Direct hits and near misses are all costly

Buried conductors around a runway – or in any open space – can be attractive targets for lightning. Individual airports in a high-lightning areas report as many as 40 strikes in one week, and one direct hit can take out an entire circuit. Even near misses generate energy peaks that can leave thousands of pinholes in the insulation of traditionally shielded cable. The pinholes let in conductive ground water that eventually causes outages – and expensive cable replacement operations.

High-impedance ground path yields high reliability

“Lightning Retardant Cable from Southwire uses a unique shielding system that boosts reliability by limiting lightning-induced current flow,” says Sides.

In LRC, a helically wrapped metallic tape shield with insulation between the layers creates a high-inductance ground circuit.

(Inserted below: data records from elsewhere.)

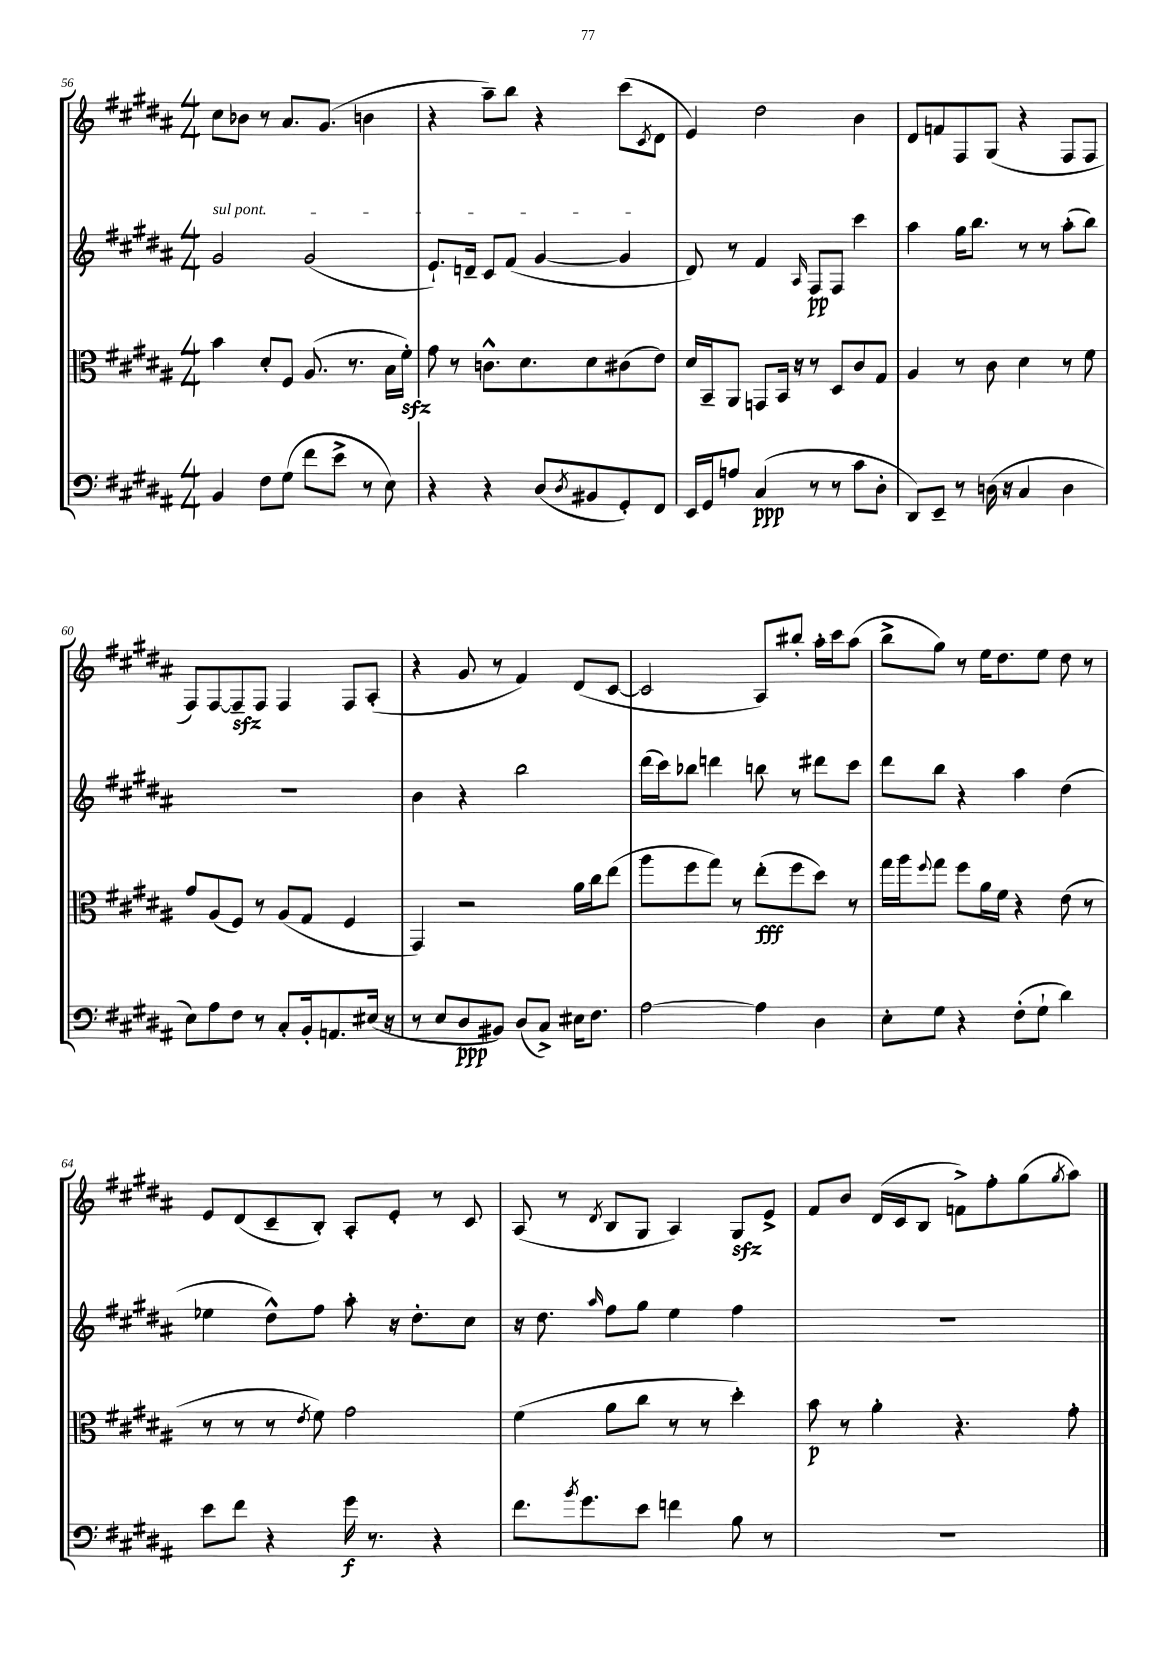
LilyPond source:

<<
\new StaffGroup <<
\new Staff = "s0" {
    \clef treble \key b \major \numericTimeSignature \time 4/4
    cis''8 bes'8 r8 ais'8. gis'8.( b'4 |
    r4 ais''8--) b''8 r4 cis'''8( \acciaccatura { cis'8 } dis'8 |
    e'4) dis''2 b'4 |
    dis'8 f'8 fis8 gis8( r4 fis8 fis8 |
    fis8) fis8~ fis8--\sfz fis8 fis4 fis8 ais8-.( |
    r4 gis'8 r8 fis'4) dis'8( cis'8~ |
    cis'2 ais8) bis''8-. ais''16-. cis'''16 ais''8( |
    b''8-> gis''8) r8 e''16 dis''8. e''8 dis''8 r8 |
    e'8 dis'8( cis'8-- b8-.) ais8-. e'8-. r8 cis'8 |
    ais8( r8 \acciaccatura { dis'8 } b8 gis8 ais4) gis8\sfz e'8-> |
    fis'8 b'8 dis'16( cis'16 b8 f'8->) fis''8-. gis''8( \acciaccatura { gis''8 } ais''8) \bar "|." |
}
\new Staff = "s1" {
    \clef treble \key b \major \numericTimeSignature \time 4/4
    \once \override TextSpanner.bound-details.left.text = \markup { \italic "sul pont." } gis'2\startTextSpan gis'2( |
    e'8.-!) d'16-- cis'8 fis'8( gis'4~ gis'4\stopTextSpan |
    dis'8) r8 fis'4 \grace { ais16 } fis8\pp fis8 cis'''4 |
    ais''4 gis''16 b''8. r8 r8 ais''8-.( b''8) |
    R1 |
    b'4 r4 b''2 |
    dis'''16( cis'''16) bes''8 d'''4 b''8 r8 dis'''8 cis'''8 |
    dis'''8 b''8 r4 ais''4 dis''4( |
    ees''4 dis''8-^) fis''8 ais''8-. r16 dis''8.-. cis''8 |
    r16 dis''8. \grace { ais''16 } fis''8 gis''8 e''4 fis''4 |
    R1 \bar "|." |
}
\new Staff = "s2" {
    \clef alto \key b \major \numericTimeSignature \time 4/4
    b'4 dis'8-. fis8 ais8.( r8. b16 fis'16-.\sfz) |
    gis'8 r8 c'8.-^ dis'8. dis'8 cis'8( e'8) |
    dis'16 b,16-- ais,8 g,8 b,16 r16 r8 dis8 cis'8 gis8 |
    ais4 r8 cis'8 dis'4 r8 fis'8 |
    gis'8 ais8( fis8) r8 ais8( gis8 fis4 |
    gis,4) r2 ais'16 cis''16 e''8( |
    ais''8 fis''8 gis''8) r8 e''8-.\fff( fis''8 dis''8) r8 |
    gis''16 ais''16 \appoggiatura { fis''8 } gis''8 fis''8 ais'16 fis'16 r4 e'8( r8 |
    r8 r8 r8 \acciaccatura { e'8 } fis'8) gis'2 |
    fis'4( ais'8 cis''8 r8 r8 dis''4-.) |
    b'8\p r8 ais'4-. r4. gis'8-. \bar "|." |
}
\new Staff = "s3" {
    \clef bass \key b \major \numericTimeSignature \time 4/4
    b,4 fis8 gis8( fis'8 e'8-> r8 e8) |
    r4 r4 dis8( \acciaccatura { dis8 } bis,8 gis,8-.) fis,8 |
    e,16 gis,16 a8 cis4\ppp( r8 r8 cis'8 dis8-. |
    dis,8) e,8-- r8 d16( r16 cis4 d4 |
    e8) ais8 fis8 r8 cis8-. b,16-. a,8. eis16( r16 |
    r8 e8 dis8\ppp bis,8) dis8( cis8->) eis16 fis8. |
    ais2~ ais4 dis4 |
    e8-. gis8 r4 fis8-.( gis8-! dis'4) |
    e'8 fis'8 r4 gis'16\f r8. r4 |
    fis'8. \acciaccatura { b'8 } gis'8. e'8 f'4 b8 r8 |
    R1 \bar "|." |
}
>>
>>
\layout { \context { \Score currentBarNumber = #56 } }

The tape offers a high-impedance path to ground for short rise-time lighting surges, but still protects the cable from fault currents. The result is higher reliability and dramatically reduced maintenance costs in lighting systems for taxiways and runways. The LRC design meets FAA L-824C specifications for these applications.

“In three years of FAA-sanctioned field tests in Tampa, Florida – site of the highest lightning density in the U.S. – Lightning Retardant Cable delivered 100-percent reliability,” says Sides. “There was no runway downtime due to cable failure.”

Shielding reduces radiated EMI

Constant-current regulators used in airport lighting circuits are possible sources of high-frequency EMI that can interfere with sensitive navigational systems. The unique shielding system on Lightning Retardant Cable also helps to suppress radiated EMI in the cable system.

“LRC is another example of Southwire’s response to customer needs in industrial power cable,” Sides says. “And solutions to specialized needs often find broader applications in the market.”